Keith Wiens, who has been charged with second degree murder in the 2011 killing of his common law wife Lynn Kalmring, said in court in British Columbia that he only killed her because he feared for his life.
On August 11, 2011 – the night that Kalmring died – the two had played a Nintendo Wii video game after drinking alcohol and eating dinner.
Wiens said they usually waged bets of a sexual nature, and that Kalmring had won the game that night.
Bet: Apparently the deadly fight started over a risque game of Wii
Later, when he went to bed, Wiens found sex toys scattered across his pillow.
Wiens, who wanted to get rest before a golf game the next day, pushed the toys aside and tried to go to sleep.
That’s when Kalmring became upset.
Wiens said that she confronted him multiple times and then suggested that he didn’t want to have sex because he wasn’t attracted to her and that he wanted to go to work in Grand Prairie to get out of their relationship.
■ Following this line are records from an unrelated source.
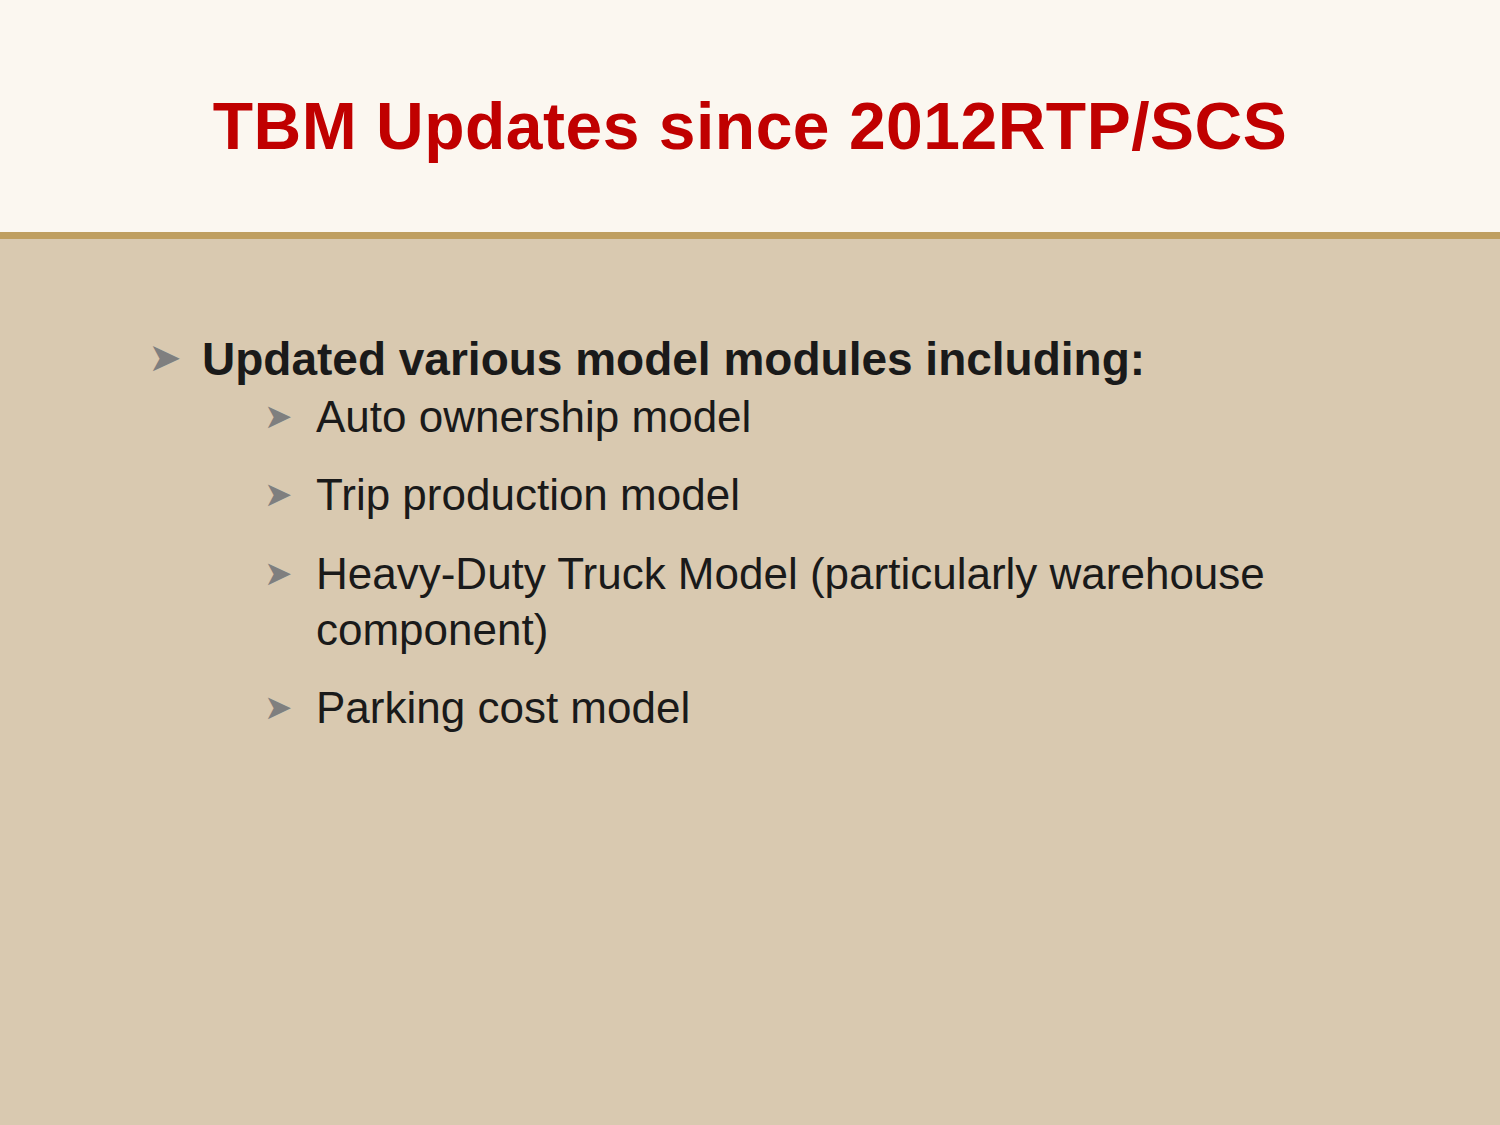TBM Updates since 2012RTP/SCS
Updated various model modules including:
Auto ownership model
Trip production model
Heavy-Duty Truck Model (particularly warehouse component)
Parking cost model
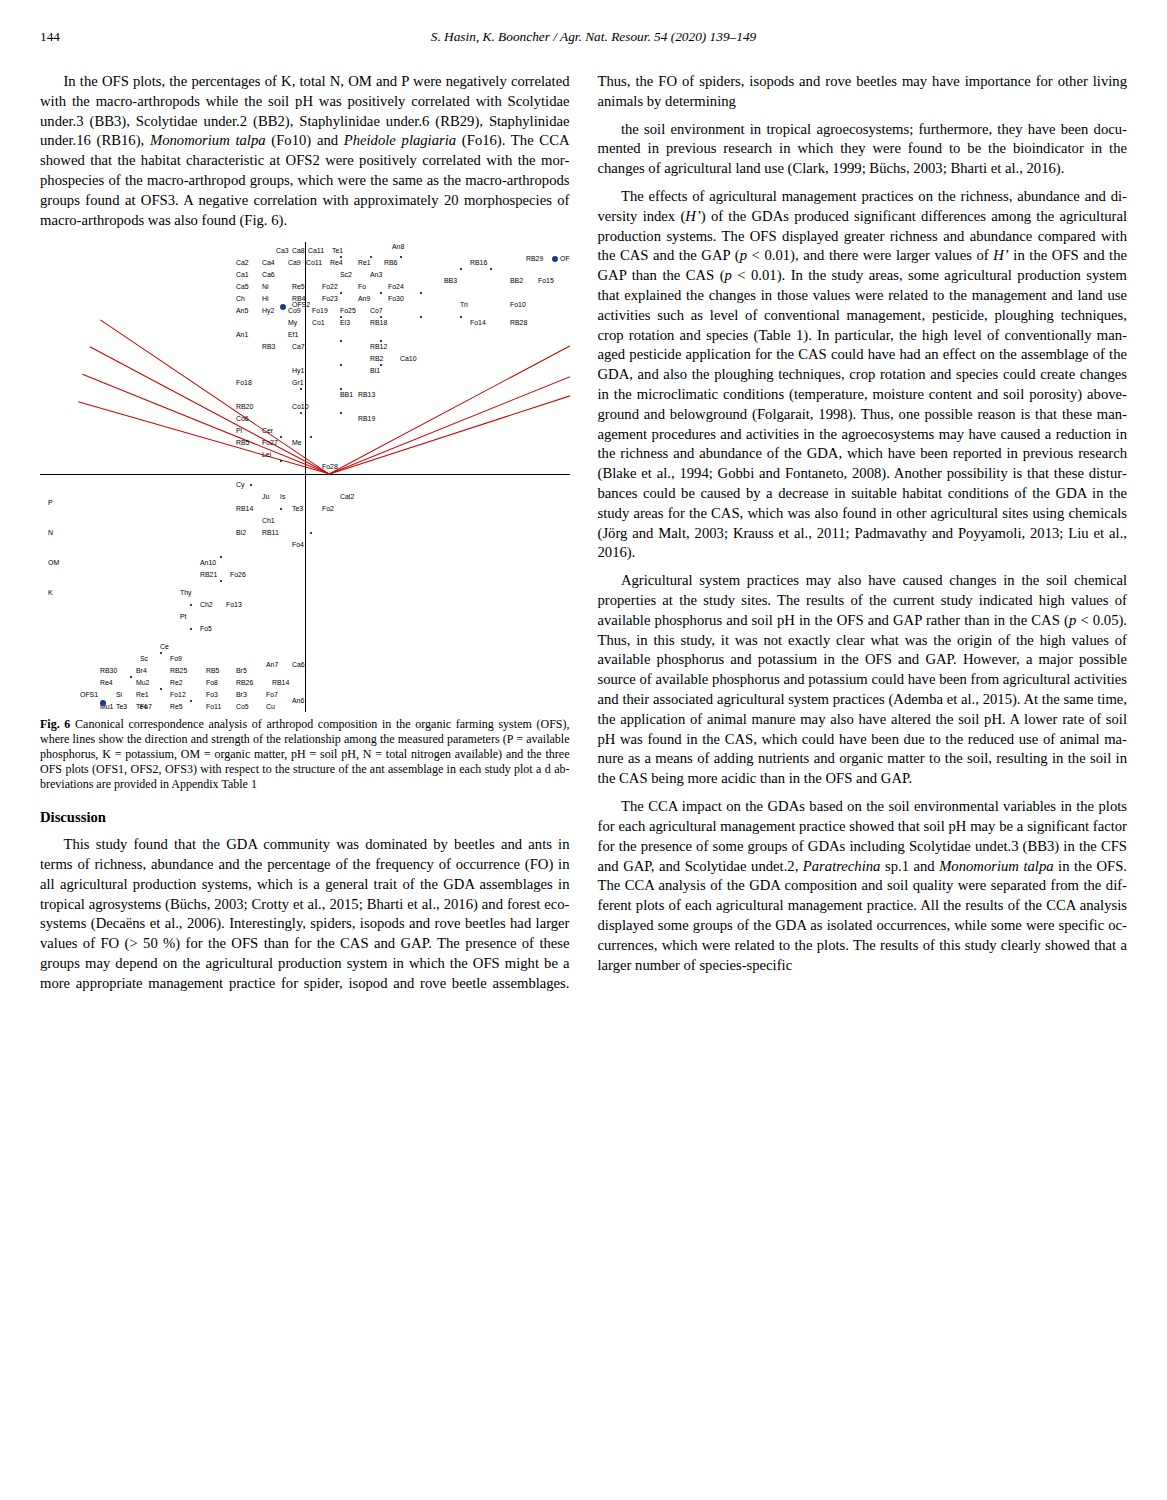144
S. Hasin, K. Booncher / Agr. Nat. Resour. 54 (2020) 139–149
In the OFS plots, the percentages of K, total N, OM and P were negatively correlated with the macro-arthropods while the soil pH was positively correlated with Scolytidae under.3 (BB3), Scolytidae under.2 (BB2), Staphylinidae under.6 (RB29), Staphylinidae under.16 (RB16), Monomorium talpa (Fo10) and Pheidole plagiaria (Fo16). The CCA showed that the habitat characteristic at OFS2 were positively correlated with the morphospecies of the macro-arthropod groups, which were the same as the macro-arthropods groups found at OFS3. A negative correlation with approximately 20 morphospecies of macro-arthropods was also found (Fig. 6).
Axis 1 P N OM K pH Ca3 Ca8 Ca11 Te1 An8 Ca2 Ca4 Ca9 Co11 Re4 Re1 RB6 RB16 RB29 OFS3 Ca1 Ca6 Sc2 An3 Ca5 Ni Re5 Fo22 Fo Fo24 BB3 BB2 Fo15 Ch Hi RB4 Fo23 An9 Fo30 An5 Hy2 Co9 Fo19 Fo25 Co7 Tri Fo10 My Co1 El3 RB18 Fo14 RB28 An1 Ef1 RB3 Ca7 RB12 RB2 Ca10 Hy1 Bl1 Fo18 Gr1 BB1 RB13 RB20 Co10 Co6 RB19 Pi Cer RB5 Fo27 Me Lei Fo28 Cy Ju Is Cal2 RB14 Te3 Fo2 Ch1 Bl2 RB11 Fo4 An10 RB21 Fo26 Thy Ch2 Fo13 Pt Fo5 Ce Sc Fo9 RB30 Br4 RB25 RB5 Br5 An7 Ca6 Re4 Mu2 Re2 Fo8 RB26 RB14 OFS1 Si Re1 Fo12 Fo3 Br3 Fo7 Te3 Fo7 Mu1 Te4 Re5 Fo11 Co5 Cu An6 OFS2
Fig. 6 Canonical correspondence analysis of arthropod composition in the organic farming system (OFS), where lines show the direction and strength of the relationship among the measured parameters (P = available phosphorus, K = potassium, OM = organic matter, pH = soil pH, N = total nitrogen available) and the three OFS plots (OFS1, OFS2, OFS3) with respect to the structure of the ant assemblage in each study plot a d abbreviations are provided in Appendix Table 1
Discussion
This study found that the GDA community was dominated by beetles and ants in terms of richness, abundance and the percentage of the frequency of occurrence (FO) in all agricultural production systems, which is a general trait of the GDA assemblages in tropical agrosystems (Büchs, 2003; Crotty et al., 2015; Bharti et al., 2016) and forest ecosystems (Decaëns et al., 2006). Interestingly, spiders, isopods and rove beetles had larger values of FO (> 50 %) for the OFS than for the CAS and GAP. The presence of these groups may depend on the agricultural production system in which the OFS might be a more appropriate management practice for spider, isopod and rove beetle assemblages. Thus, the FO of spiders, isopods and rove beetles may have importance for other living animals by determining
the soil environment in tropical agroecosystems; furthermore, they have been documented in previous research in which they were found to be the bioindicator in the changes of agricultural land use (Clark, 1999; Büchs, 2003; Bharti et al., 2016).
The effects of agricultural management practices on the richness, abundance and diversity index (H’) of the GDAs produced significant differences among the agricultural production systems. The OFS displayed greater richness and abundance compared with the CAS and the GAP (p < 0.01), and there were larger values of H’ in the OFS and the GAP than the CAS (p < 0.01). In the study areas, some agricultural production system that explained the changes in those values were related to the management and land use activities such as level of conventional management, pesticide, ploughing techniques, crop rotation and species (Table 1). In particular, the high level of conventionally managed pesticide application for the CAS could have had an effect on the assemblage of the GDA, and also the ploughing techniques, crop rotation and species could create changes in the microclimatic conditions (temperature, moisture content and soil porosity) aboveground and belowground (Folgarait, 1998). Thus, one possible reason is that these management procedures and activities in the agroecosystems may have caused a reduction in the richness and abundance of the GDA, which have been reported in previous research (Blake et al., 1994; Gobbi and Fontaneto, 2008). Another possibility is that these disturbances could be caused by a decrease in suitable habitat conditions of the GDA in the study areas for the CAS, which was also found in other agricultural sites using chemicals (Jörg and Malt, 2003; Krauss et al., 2011; Padmavathy and Poyyamoli, 2013; Liu et al., 2016).
Agricultural system practices may also have caused changes in the soil chemical properties at the study sites. The results of the current study indicated high values of available phosphorus and soil pH in the OFS and GAP rather than in the CAS (p < 0.05). Thus, in this study, it was not exactly clear what was the origin of the high values of available phosphorus and potassium in the OFS and GAP. However, a major possible source of available phosphorus and potassium could have been from agricultural activities and their associated agricultural system practices (Ademba et al., 2015). At the same time, the application of animal manure may also have altered the soil pH. A lower rate of soil pH was found in the CAS, which could have been due to the reduced use of animal manure as a means of adding nutrients and organic matter to the soil, resulting in the soil in the CAS being more acidic than in the OFS and GAP.
The CCA impact on the GDAs based on the soil environmental variables in the plots for each agricultural management practice showed that soil pH may be a significant factor for the presence of some groups of GDAs including Scolytidae undet.3 (BB3) in the CFS and GAP, and Scolytidae undet.2, Paratrechina sp.1 and Monomorium talpa in the OFS. The CCA analysis of the GDA composition and soil quality were separated from the different plots of each agricultural management practice. All the results of the CCA analysis displayed some groups of the GDA as isolated occurrences, while some were specific occurrences, which were related to the plots. The results of this study clearly showed that a larger number of species-specific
’I said “No, it’s nothing to do with that. I love you. I just need to get some sleep,”‘ Wiens said.
He went back to rest, but Kalmring wouldn’t give up. He told her to go sleep in the spare room and thought that worked until he was woken up later by Kalmring hitting him.
Something had changed, Wiens noticed. And he began to fear for his life.
‘She was not Lynn. She was crazy and she’d just assaulted me when I was sound asleep, and I was worried about what was coming next,’ he recalled.
So he pulled out the handgun he kept in his bedside table for protection.
When Kalmring burst through the bedroom again, this time with a knife, Wiens shot her once in the head.
He then says that he put his gun back in his holster and went to throw up in the bathroom. He called 911, got dressed and waited for police outside.
Shot dead: Wiens said Kalmring came at him with a knife, and that’s why he shot her
According to Wiens, this was the first fight that the couple ever had.
But the prosecution and experts found faults in Wiens testimony.
First of all, it wasn’t the first fight.
Crown counselor Colin Forsyth pointed out that they had been in an argument before when Wiens stopped Kalmring from breaking into Willie Nelson’s dressing room at a concert and flashing her breasts.
‘That’s the only time we had a disagreement with each other,’ Wiens said.
A forensic pathologist also found it strange that Kalmring was found with the knife in her hand.
If she was shot she would have dropped the knife, or if she grasped it as she fell to the floor, it wouldn’t have been easy to pry from her hands.
‘I didn’t touch Lynn in anyway, shape or form,’ Wiens responded.